Une interview avec Marta Torre Schaub sur la responsabilité et la justice climatique

06.12.2019

Völkerrechtsblog est ravi de vous présenter la deuxième partie de l’interview avec Marta Torre‑Schaub. Dans cette partie, nous parlerons du statut de la région Amazonienne en droit international, de l’importance des contentieux nationaux pour la protection du climat et de la Justice climatique envers les États et les groupes les plus vulnérables. Ces éléments complèteront le tableau de la responsabilité juridique en droit international pour les dommages causés à l’environnement dans le domaine du changement climatique.

Ceci est la deuxième partie de l’interview. Voire ici pour la première partie.

Vu l’état vulnérable de la région Amazonienne, à laquelle se réfère le Prof. Walt dans son article et dont nous avons parlé dans la première partie de cette interview, la question se pose : Est‑ce que le droit international est trop faible pour protéger l’environnement ?

Dans un rapport demandé par l’Assemblée générale de l’ONU en mai 2018, les lacunes du droit international de l’environnement sont pointées du doigt. Le rapport passe en revue les nombreuses et importantes lacunes affichées par le droit international pour protéger efficacement l’environnement. Un droit jugé limité, fragmentaire, incohérent et peu contraignant. Parmi les principaux problèmes soulignés figurent l’application limitée de certains principes fondamentaux comme la disponibilité de l’information, la participation à la prise de décision et l’accès à la justice. Par ailleurs, certains problèmes comme la pollution de l’air ou de l’eau, ne seraient traités que comme de problèmes régionaux alors que leurs effets sont en réalité globaux. Le « droit à un environnement sain » peine également à s’affirmer, de même que les tant attendus principes de « non-régression » et de « progression ». Le rapport souligne également la trop grande limitation et fragmentation des outils et instruments existants. S’agissant plus précisément des forêts, celles-ci occupent un peu plus du 31% de la surface terrestre et elles sont considérées un « poumon pour la planète », notion rappelant combien il est vital de les protéger de manière effective. Pourtant, en dépit de leur fonction essentielle dans la régulation du système climatique mondial, il n’existe pas, à ce jour, un Traité international envisageant la protection totale et globale des forêts.
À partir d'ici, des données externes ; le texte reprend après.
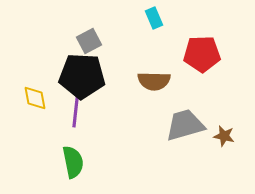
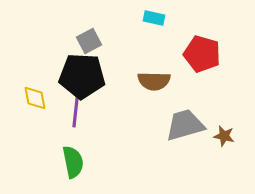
cyan rectangle: rotated 55 degrees counterclockwise
red pentagon: rotated 18 degrees clockwise
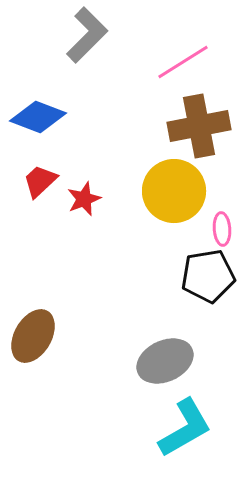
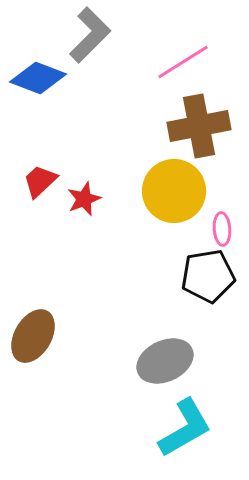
gray L-shape: moved 3 px right
blue diamond: moved 39 px up
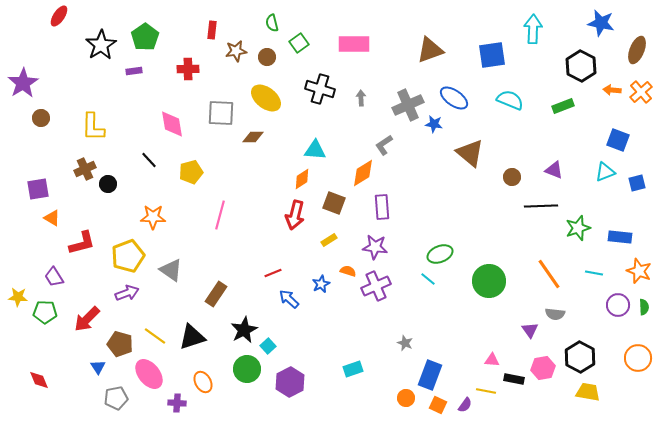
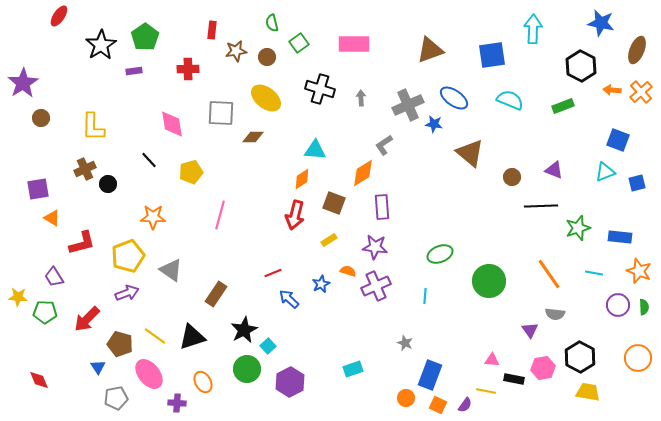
cyan line at (428, 279): moved 3 px left, 17 px down; rotated 56 degrees clockwise
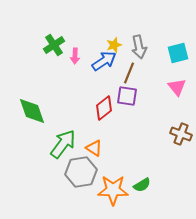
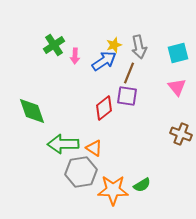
green arrow: rotated 128 degrees counterclockwise
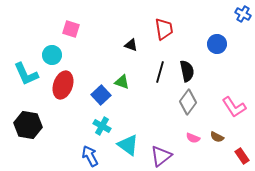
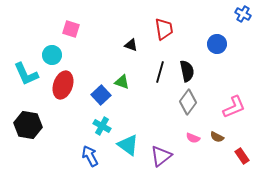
pink L-shape: rotated 80 degrees counterclockwise
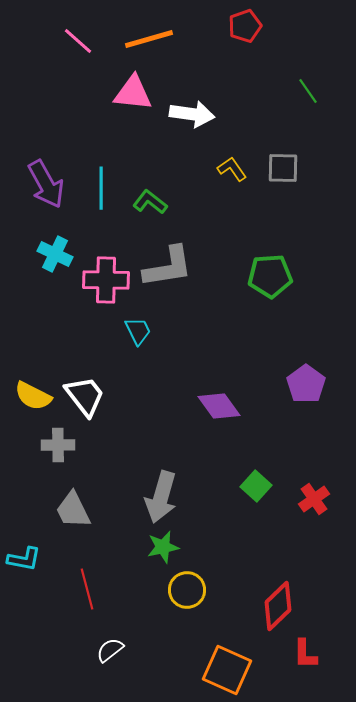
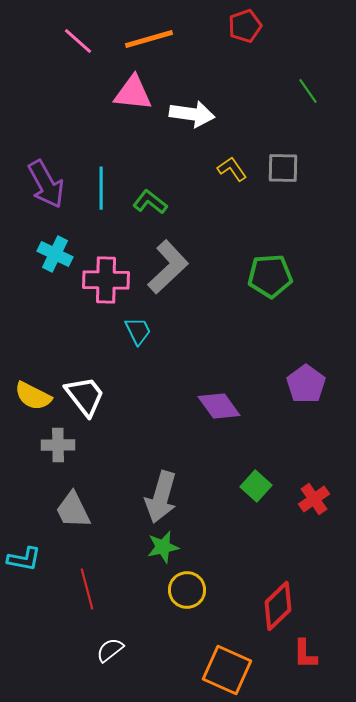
gray L-shape: rotated 34 degrees counterclockwise
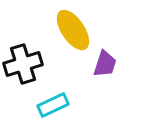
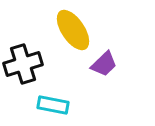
purple trapezoid: moved 1 px left; rotated 28 degrees clockwise
cyan rectangle: rotated 36 degrees clockwise
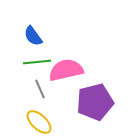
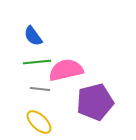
gray line: rotated 60 degrees counterclockwise
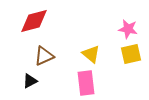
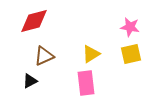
pink star: moved 2 px right, 2 px up
yellow triangle: rotated 48 degrees clockwise
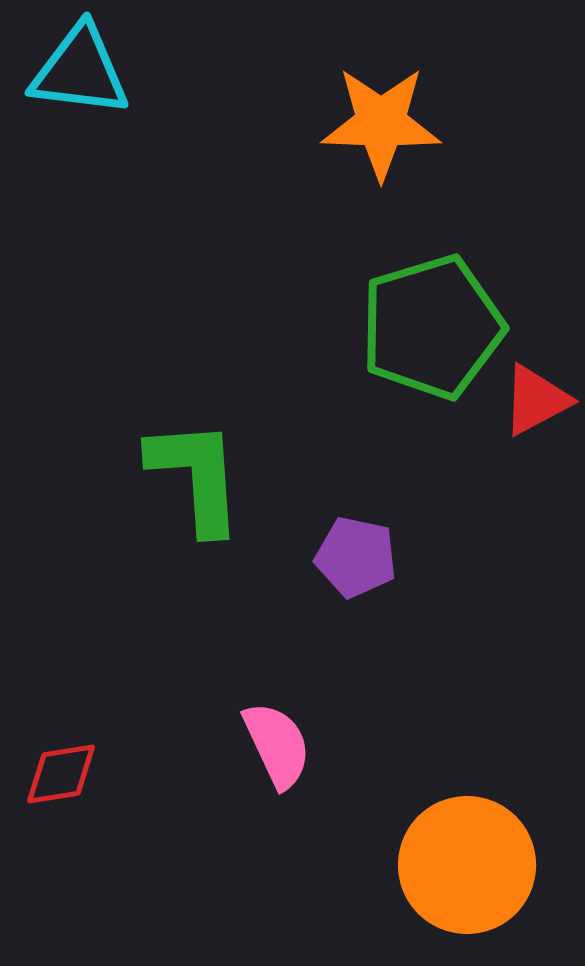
Il est ainsi important de rappeler que les forêts ne sont protégées au niveau international que de manière fragmentée, ce qui rend difficile l’établissement des responsabilités en matière d’activités nuisibles aux forêts.

Il est vrai que bon nombre des traités internationaux existants contiennent des dispositions visant à réglementer des activités liées aux forêts. Cependant, il n’existe aucun instrument juridique mondial dont les forêts seraient le sujet central, de même qu’il n’existe pas de traité international qui aborde tous les aspects environnementaux, sociaux et économiques des écosystèmes forestiers. Il existe cependant des accords internationaux qui accordent un traitement spécifique aux forêts. Toutefois, la stratégie actuelle visant à renforcer les synergies entre ces instruments multilatéraux, ne suffira probablement pas à garantir une protection durable des forêts. Néanmoins, plusieurs solutions seraient potentiellement combinables et envisageables. La question de la souveraineté nationale pourrait se trouver équilibrée si des préceptes qui existent dans la plupart de nos Constitutions et systèmes de droit nationaux étaient respectés, comme par exemple le droit à l’environnement sain, le droit des autorisations administratives liées aux projets et activités ayant une incidence sur l’environnement (et les forêts), le droit des études d’impact environnementale, le droit de la responsabilité liée aux dommages causés à la nature et à l’environnement. Dans ce domaine, les « droits de démocratie environnementale » sont également pertinents. De tels droits sont notamment consacrés par la Convention européenne d’Aarhus et l’Accord d’Escazu, ratifié par divers États d’Amérique latine, dont le Brésil. Ces droits permettent que les populations concernées par une activité à impact environnemental soient préalablement informées de manière effective, qu’elles puissent participer aux décisions et, surtout, qu’elles aient accès à la justice en matière environnementale. Autrement dit, ce sont des droits conférés à la société civile pour pouvoir agir en justice.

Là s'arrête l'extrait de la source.